Personal information
- Born: June 21, 1920 Crawford, Nebraska
- Died: April 12, 1992 (aged 71) Arcadia, California
- Resting place: Eternal Hills Memorial Park Oceanside, California
- Occupation: Trainer

Horse racing career
- Sport: Horse racing
- Career wins: 1,336

Major racing wins
- Hollywood Lassie Stakes (1955, 1977) Hollywood Juvenile Championship Stakes (1957, 1961, 1963, 1965, 1975) Santa Anita Derby (1959, 1960) Santa Margarita Invitational Handicap (1959, 1960, 1978) Bernard Baruch Handicap (1960, 1967) Blue Grass Stakes (1960) Hollywood Gold Cup (1960, 1963) Arlington-Washington Lassie Stakes (1965) San Miguel Stakes (1966) San Juan Capistrano Handicap (1969) Del Mar Derby (1971) Vanity Invitational Handicap (1981) Wilshire Handicap (1981) Apple Blossom Handicap (1982) Morven Stakes (1984) Tremont Stakes (1984) Paumonok Handicap (1986)

Honors
- National Museum of Racing and Hall of Fame (2011)

Significant horses
- B. Thoughtful, Bug Brush, Dotted Swiss, Miss Todd, Tompion, Taisez Vous, Track Robbery, Silver Spoon, Old Pueblo

= Robert L. Wheeler =

American horse trainer

Robert L. Wheeler (June 21, 1920 - April 12, 1992) was an American Hall of Fame trainer of Thoroughbred racehorses.

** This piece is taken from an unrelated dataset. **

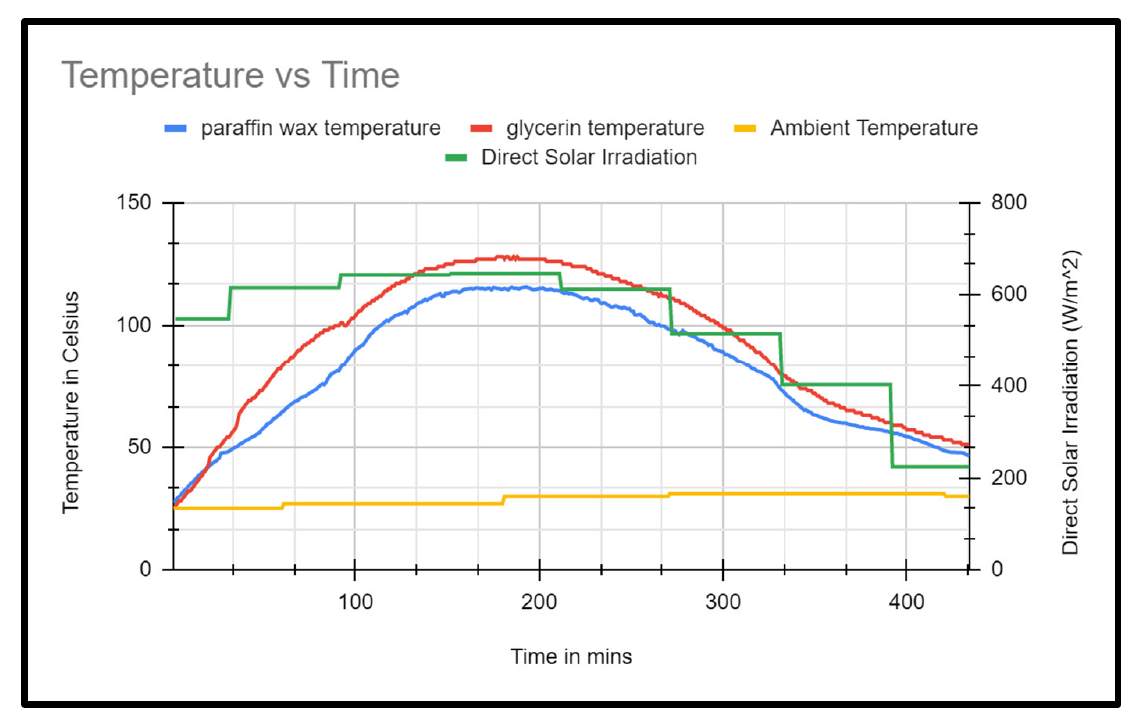
Figure 9. Temperature and irradiation values from day 3 using glycerine as test load and paraffin wax as heat storage material.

Among his successful runners, Wheeler conditioned the 1959 American Champion Three-Year-Old Filly, Silver Spoon as well as Track Robbery who was voted the 1982 American Champion Older Female Horse.

Robert Wheeler trained professionally from 1938 through to his death at age 71 in 1992.

==Family==
A native of Crawford, Nebraska, he was raised by his parents, James C. and Anna Wheeler. He has 4 brothers and 4 sisters, Jack, Bill, Jim, Jerry, Rita, Pat, Jean and Joanne.